# Pc slow after cleaning dust HELPPP PLEASE!!



## llalbertll (Dec 20, 2008)

Hi this is my first post. I have been up all night to find solutions to this problems and am very cranky right now lol.

System Info:
P4 3.0ghz 
512ram
64mb Maya Radeon Pro 9000
WINDOWS XP

What happened:
I was playing counter strike source and just shut down instantly after 20 or so in the game.
Knowing what the problem was(because it happens every 2-3 months), i got out my vaccum and started sucking all the dust in.
Fine...
I start up my pc and heck im stuck on the windows loading screen for a few mins which is very unusual and when the start music plays i realise its very crackly from the lag if you get me. ray: Takes a good 5 mins to go to desktop with everything loaded up. I test my pc again and start cs.
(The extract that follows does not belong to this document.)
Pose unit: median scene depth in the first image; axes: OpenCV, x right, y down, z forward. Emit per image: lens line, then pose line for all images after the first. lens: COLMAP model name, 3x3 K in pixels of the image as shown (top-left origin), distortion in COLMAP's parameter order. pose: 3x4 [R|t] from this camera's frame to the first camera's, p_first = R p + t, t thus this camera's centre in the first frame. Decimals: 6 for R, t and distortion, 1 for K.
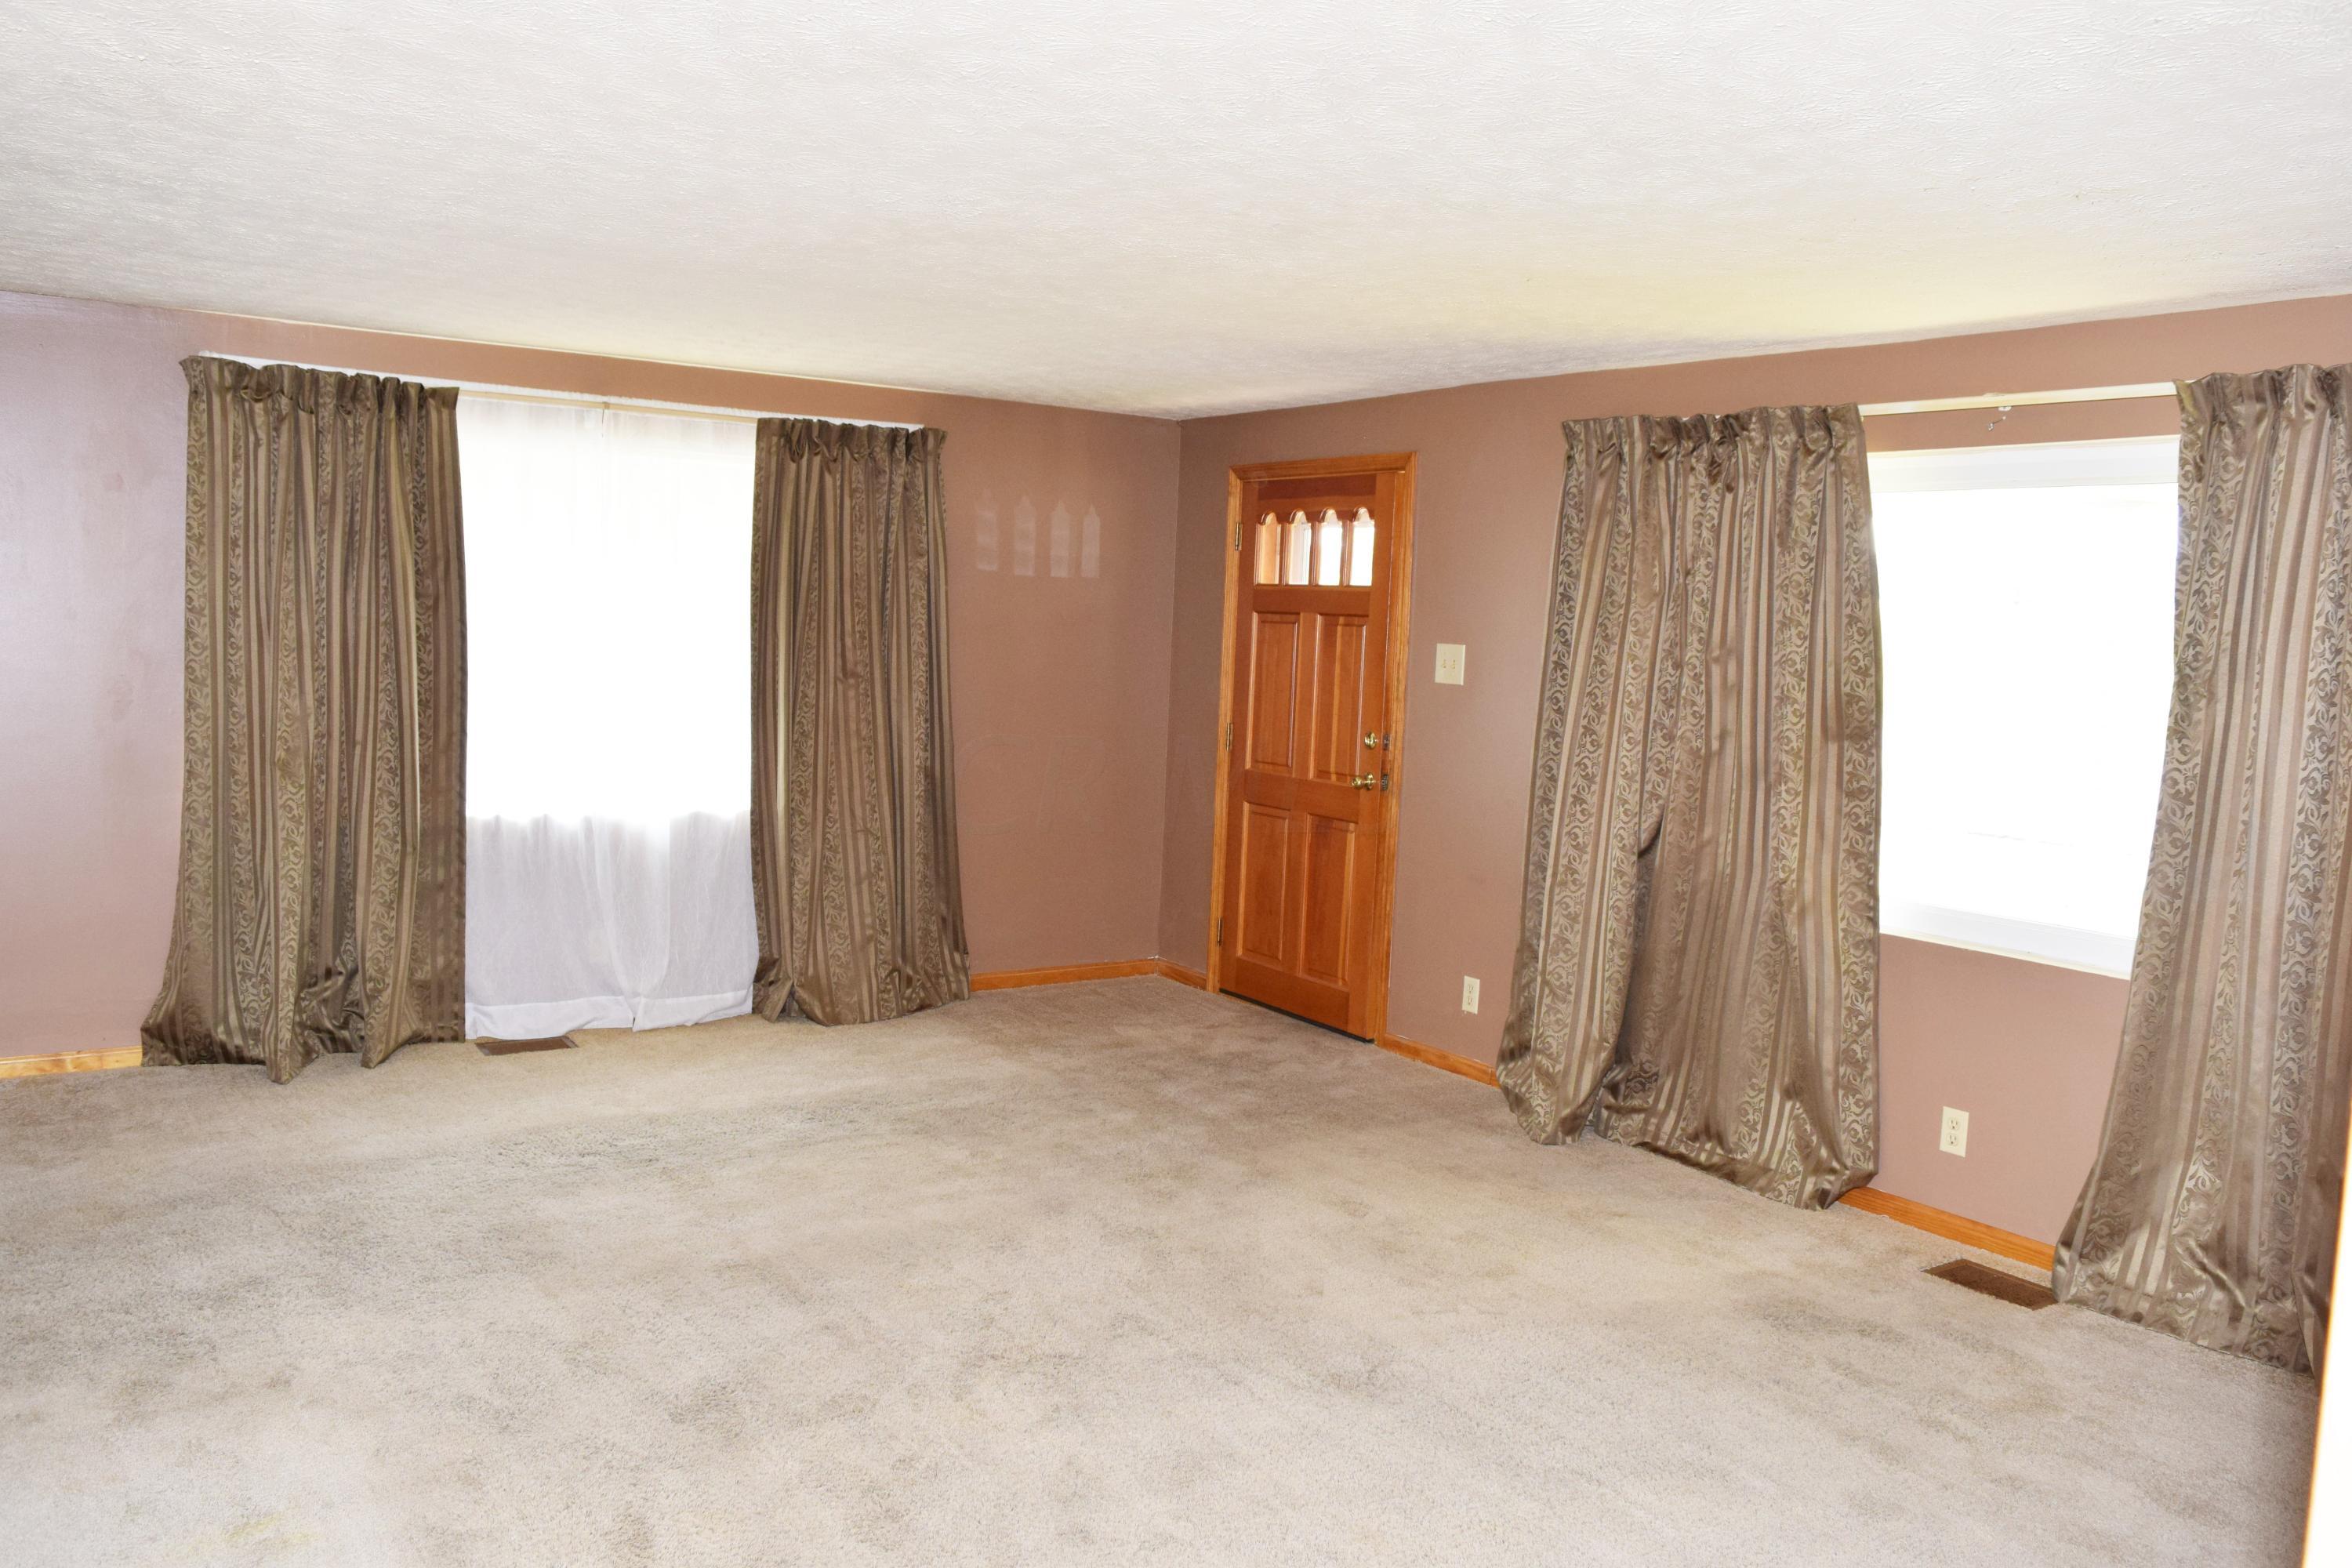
lens RADIAL K [[1809.9, 0, 1169.1], [0, 1809.9, 767.6], [0, 0, 1]] dist [-0.017944, 0.010345]
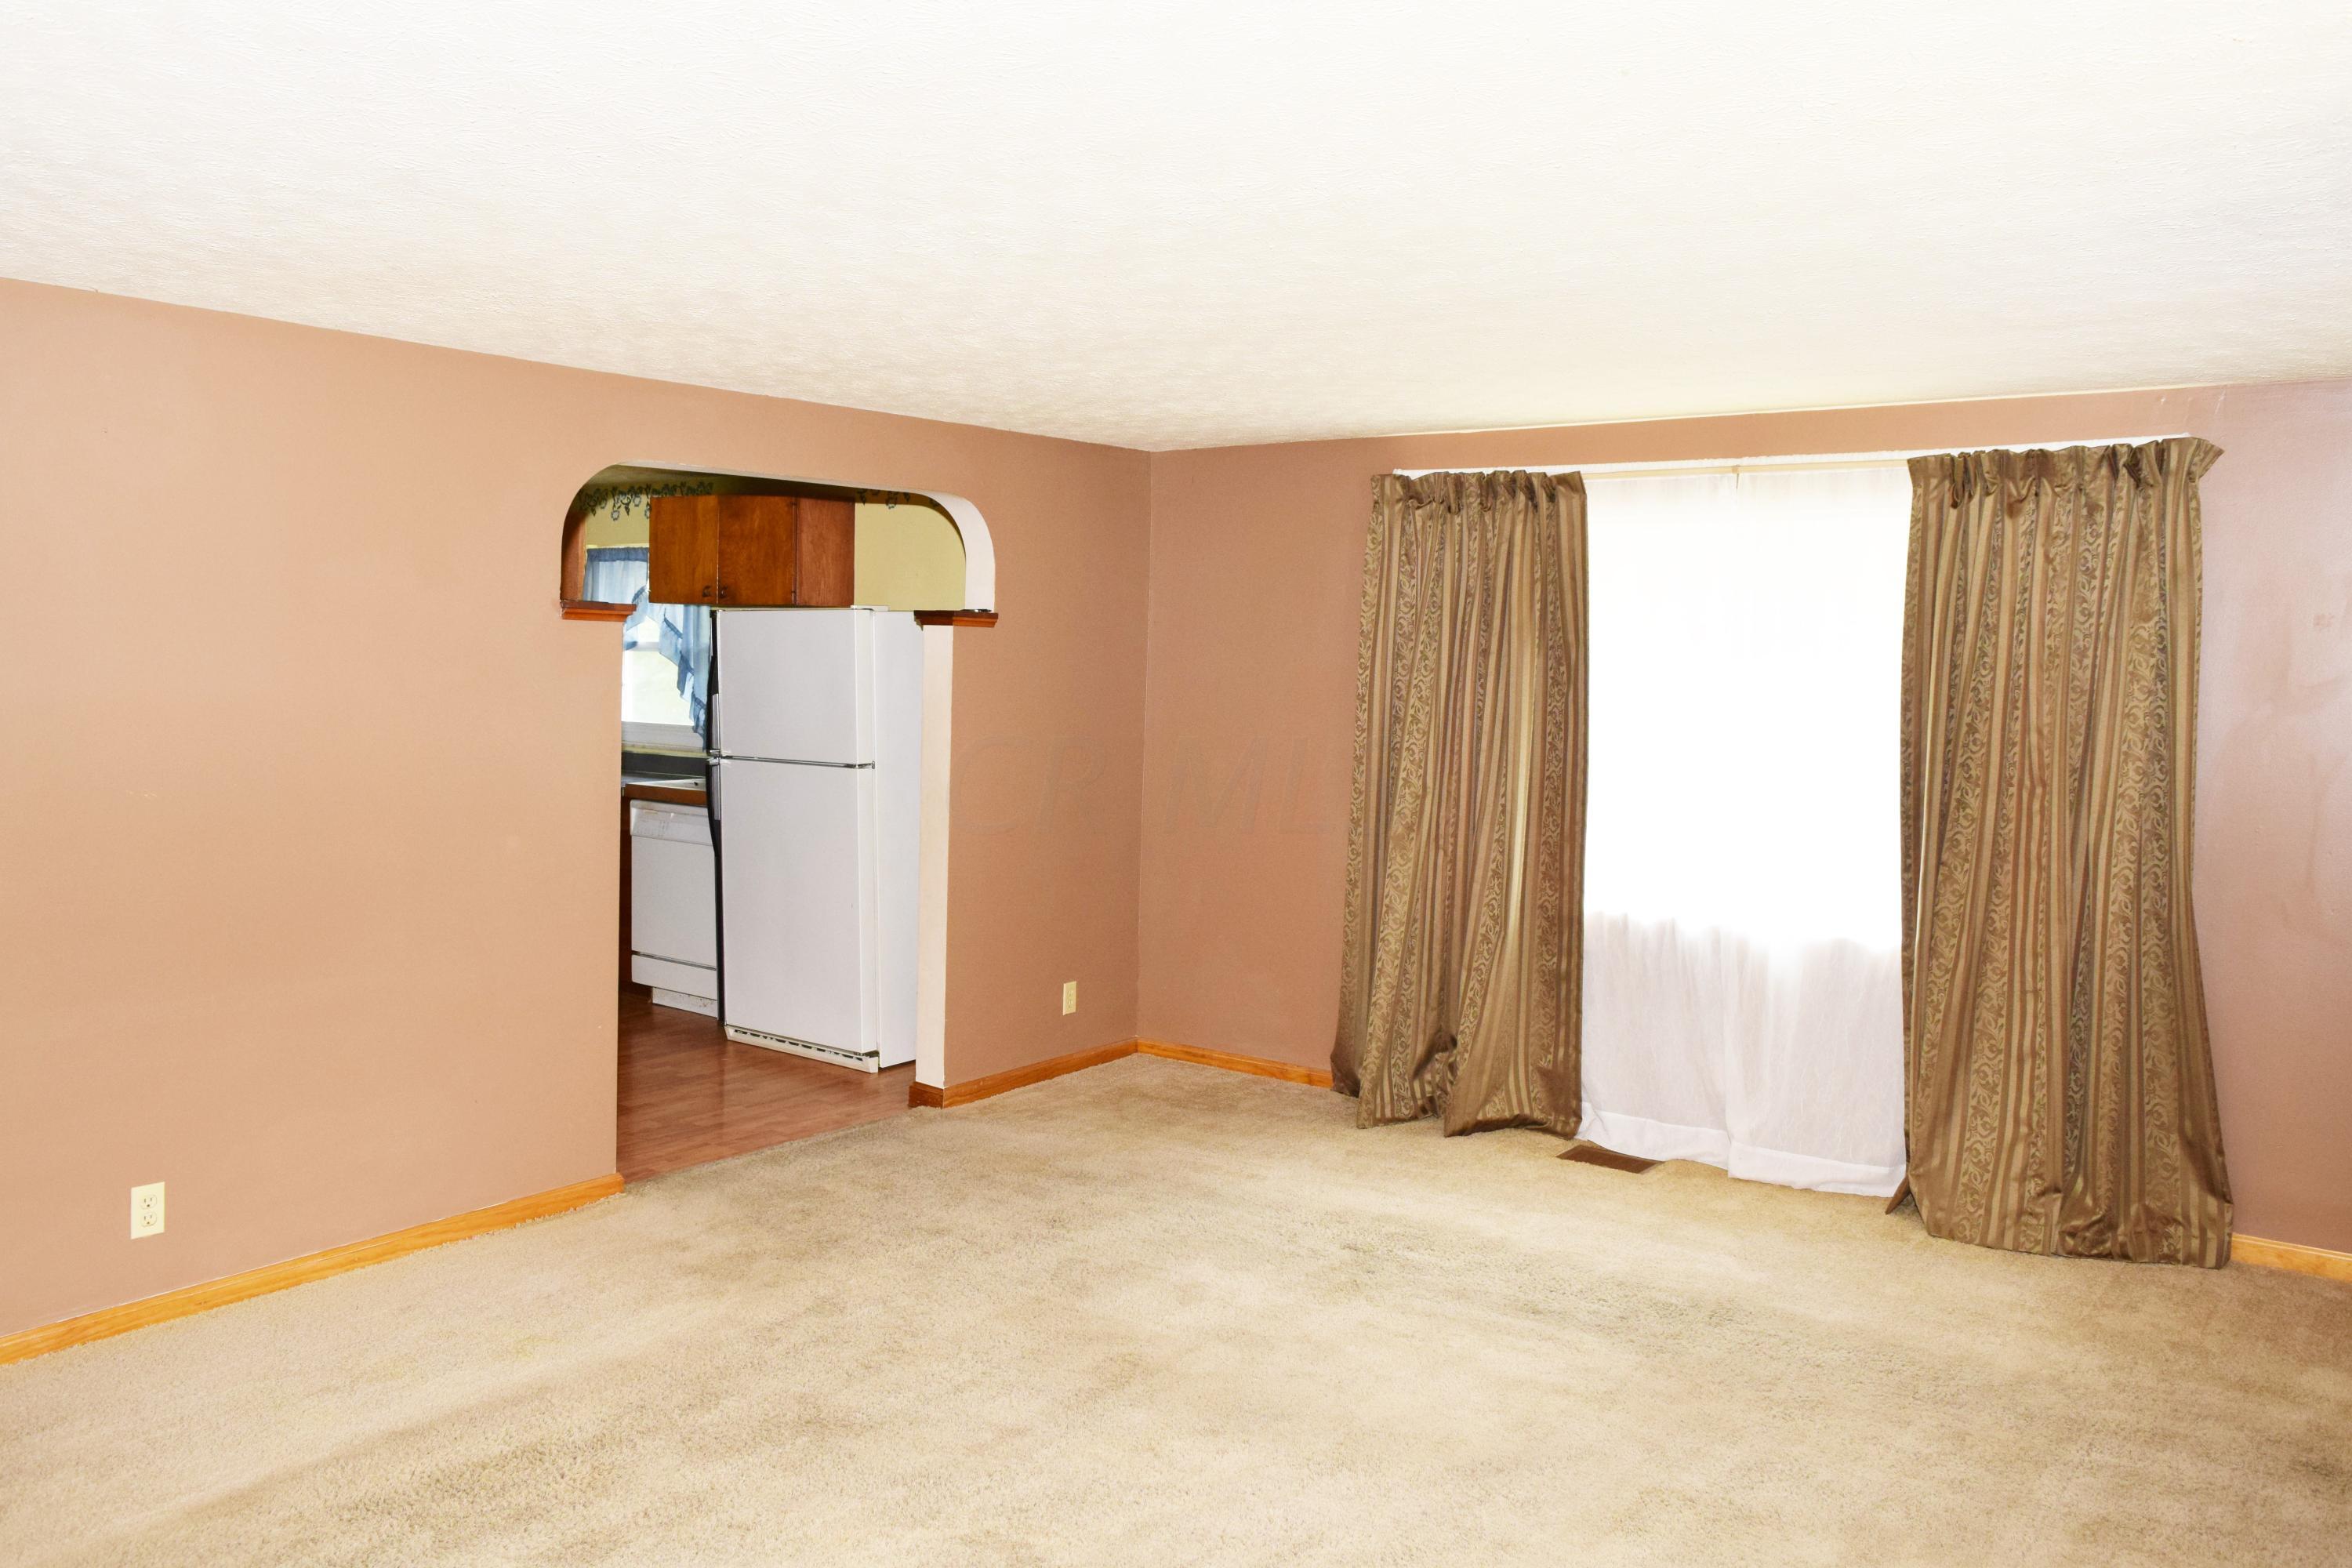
lens RADIAL K [[1842.8, 0, 1176.0], [0, 1842.8, 784.0], [0, 0, 1]] dist [-0.016548, 0.008438]
pose [[0.328835, 0.035447, -0.943722, 0.495412], [-0.086424, 0.996232, 0.007306, -0.029848], [0.940425, 0.079158, 0.330659, 0.483936]]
Whatdayano the crackly lagg hits me every time i shoot a gun(so i think mabye i messed up my integrated sound card) but after a minute everything is smooth as silk as it should be.
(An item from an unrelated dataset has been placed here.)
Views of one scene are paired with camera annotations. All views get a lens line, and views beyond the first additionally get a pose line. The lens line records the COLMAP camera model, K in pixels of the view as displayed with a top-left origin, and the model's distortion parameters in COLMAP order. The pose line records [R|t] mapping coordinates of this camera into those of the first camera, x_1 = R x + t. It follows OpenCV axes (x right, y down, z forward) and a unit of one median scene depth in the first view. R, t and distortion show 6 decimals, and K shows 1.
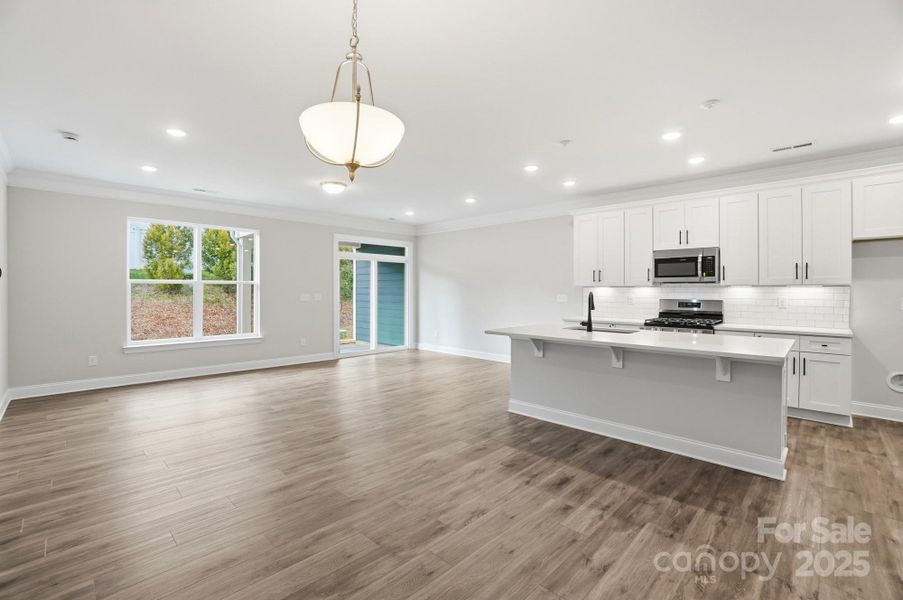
lens RADIAL K [[403.7, 0, 449.6], [0, 403.7, 290.5], [0, 0, 1]] dist [-0.056723, 0.020400]
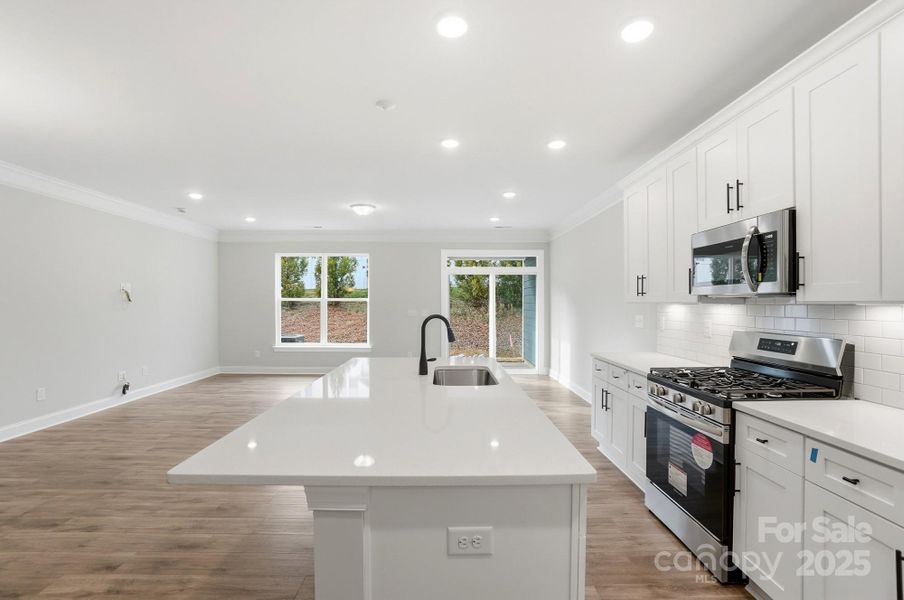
lens RADIAL K [[411.6, 0, 450.9], [0, 411.6, 300.3], [0, 0, 1]] dist [-0.058392, 0.021434]
pose [[0.704909, -0.004482, -0.709284, 0.647452], [-0.001344, 0.999970, -0.007655, -0.010624], [0.709296, 0.006349, 0.704882, 0.416051]]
I exit CS and play movies and its very choppy. 
I shut down errythang open my pc figure out how to undo heatsink and clean everything.. (little did i know that i had to apply thermal grease every time i remove heatsink until i found out very recently) also my ****ty graphics card which always makes a racket i decieded to do the same procedure. i snap both wires during the process and now have no fan for my GPU. I turn on the pc and now it is in the same crackly situation. 

i dled a program called speedfan and 
temp 1: 36c 
temp 2: 78c 
temp 3:-47c.
next to the temp 2 its got a flame sign which prolly means its overheating?
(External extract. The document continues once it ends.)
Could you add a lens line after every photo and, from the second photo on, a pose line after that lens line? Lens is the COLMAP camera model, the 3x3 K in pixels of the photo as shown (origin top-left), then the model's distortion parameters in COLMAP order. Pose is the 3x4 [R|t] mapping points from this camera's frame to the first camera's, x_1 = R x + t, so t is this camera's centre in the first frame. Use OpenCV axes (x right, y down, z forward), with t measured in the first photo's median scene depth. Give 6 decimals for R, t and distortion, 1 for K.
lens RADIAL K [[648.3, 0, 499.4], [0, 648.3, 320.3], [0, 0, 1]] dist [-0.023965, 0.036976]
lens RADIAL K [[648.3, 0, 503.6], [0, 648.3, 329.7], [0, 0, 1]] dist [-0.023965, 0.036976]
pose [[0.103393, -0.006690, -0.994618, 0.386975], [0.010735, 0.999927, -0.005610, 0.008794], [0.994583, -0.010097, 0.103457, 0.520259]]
OVERVIEW: i am running without a fan for my gpu. pc is laggier than before but the same level of lagginess as when my pc shut by itself b/c of overheat when it had a fan. 

Thanks alot in advance


----------



## squigglethecow (Dec 26, 2008)

I am not an expert. But I do know that if it got hot enough for long enough it could melt sodders and really skrew things up on the board and such.

Also, vacuuming your computer is dangerous since things canget shocked from the static and never work right again.

Though you can still boot and get it running, which means that (hopefully) nothing like that happened. 


Weird lag can be caused by outdated drivers, I suppose your video card driver could have gotten messed when your computer crashed. 

I would suggest finding your video cards driver and updating it to the latest version. Also, update direct x to the newest your card supports.


----------



## dai (Jul 2, 2004)

don't use a vacuum use a can of air to blow dust out
fix the fan before you run the computer
power supply
brand
wattage

what does the bios list for temps and voltages

make sure the grease is applied correctly
to much is as bad as not enough

http://www.arcticsilver.com/arctic_silver_instructions.htm

check your drives are running in dma mode


----------